• _GIVEN TEXT_
Begin

Revised February 15, 2001

miniCarlo command language

[ This section is under construction. I will start with the absolutely required minimum, and then gradually extend it. ]


Overview

The flow of calculations by miniCarlo is controlled by a user-specified protocol. The protocol ("way-file") consists of a sequence of commands, which invoke simulation steps (i/o, energy minimization, Monte Carlo), control the flow of the protocol, or modify various parameters (both parameters of simulations, and independent parameters determining the nucleic acid structure). The protocol file must be specified with the "-w" option in the miniCarlo command line. The command language allows loops (which can be nested) and calls of files with sub-protocols. At the start of miniCarlo the sequence of commands is compiled to minimize communications with disk.

End

• _RAW DATA_
Begin

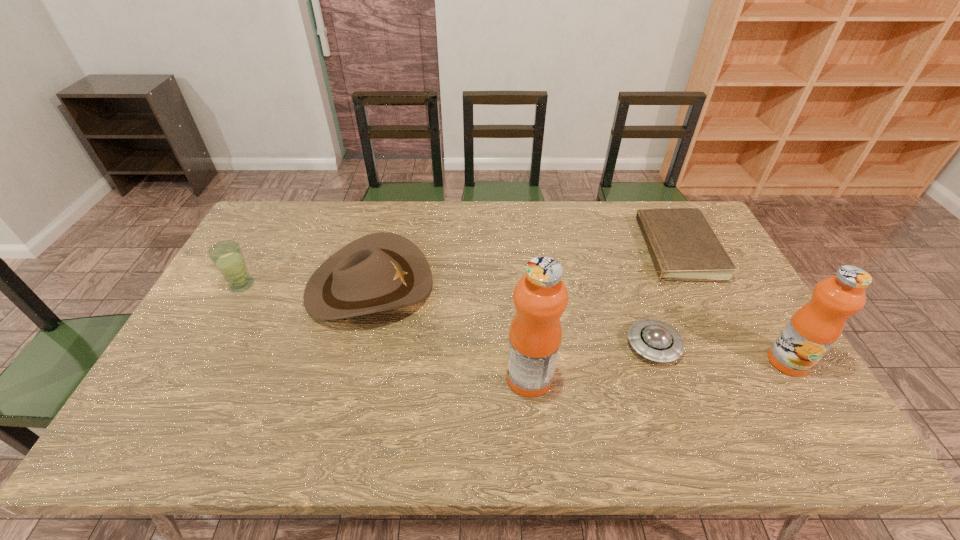
Locate an element on the screen. the fourth object from right to left is located at coordinates (540, 297).

Locate an element on the screen. Image resolution: width=960 pixels, height=540 pixels. the left fruit juice is located at coordinates (540, 297).

The width and height of the screenshot is (960, 540). I want to click on the right fruit juice, so click(814, 328).

The width and height of the screenshot is (960, 540). I want to click on the shorter fruit juice, so click(x=814, y=328).

The width and height of the screenshot is (960, 540). What are the coordinates of `the shortest object` in the screenshot? It's located at (683, 246).

Find the location of `cowboy hat`. cowboy hat is located at coordinates (383, 271).

Identify the location of glass. This screenshot has height=540, width=960. (227, 256).

Identify the location of saucer. (656, 340).

The width and height of the screenshot is (960, 540). What are the coordinates of `free location located on the back of the tallest object` in the screenshot? It's located at (524, 318).

Where is `vacant space located 0.110m on the left of the fifth shortest object`? The image size is (960, 540). vacant space located 0.110m on the left of the fifth shortest object is located at coordinates (727, 361).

End

• _WHAT TO WORK ON_
A - Turn the paragraph of the miniCarlo page that begins "The flow of calculations by miniCarlo" into a short bulleted list that keeps its main facts.
B - Carry the miniCarlo page on past its final sentence with the next part of its description of the command language.
The entries have nothing to do with the miniCarlo page.

• _ANSWER LIST_
A -
- A user-specified protocol, called the "way-file," controls the flow of miniCarlo's calculations.
- The protocol is a sequence of commands that run simulation steps (i/o, energy minimization, Monte Carlo), control the protocol's flow, or change parameters, both simulation parameters and independent parameters of the nucleic acid structure.
- The protocol file is given with the "-w" option on the miniCarlo command line.
- The command language supports loops, which can be nested, and calls to files with sub-protocols.
- When miniCarlo starts, the commands are compiled to minimize communication with the disk.

B -
Commands in the protocol are specified with four-character keywords. Empty lines in the protocol file and lines starting with the pound sign ("#") are ignored. Left white space (spaces and tabs) in each line is ignored, which allows using indentation. For each command only four first characters are interpreted and the rest of the line is ignored. All three following examples are equivalent:


TITL
TITLE
   TITLE this is a command specifying the title of the job
All required numeric data are in free format, but such data must be supplied on lines different from commands. The following is the correct example of setting temperature to 300K:

TEMP
300
The following example is incorrect:

TEMP 300
In the following, commands (keywords) will be shown in boldcase; <file> will stand for a valid unix file name, <data> will stand for numeric data; <integer> - for integer numeric data, etc.



Index of commands and parameters

The commands without a link are not described yet. An asterisk denotes parameters that can be changed with ADDD, CHNG, or MULT.


ADDD AVER BLTZ CHNG COMM
COPY CPAV CTOF* CVAL* DIEL*
FAVE FILE FIND FORN FOUT
IJON INFO INPT ITER
IVAR LABE LDAV LOOP MINI
MMOL MULT NBLS NEXT OFST*
OUTP PAIR PAUS PDQ0* PDQS*
PDQX PRNT PROB RATE REGH
REST ROUT RSAV SHAK STEP
STOR SUG4 SYMM TEMP* TITL
UWND* WGAP* WOBJ* WRES* XMOL


Default values


Parameters changeable with ADDD/CHNG/MULT
parameter default description
PAIR 0.0 all PAIR parameters
STEP 0.0 all STEP parameters
CTOF 8.0 cutoff for non-bonded interactions
CVAL 50.0 force constant for bond angles
DIEL -1.0 dielectric constant
OFST 0 offset for PAIR and STEP selection
PDQ0 0.0
PDQS 0.0
TEMP 300.0 temperature
UWND 0.0
WGAP 1.0
WOBJ 1.0 weight of relaxation rates-based objective function
WRES 1.0 weight of distance restraints
Some other parameters (not changeable with ADDD/CHNG/MULT)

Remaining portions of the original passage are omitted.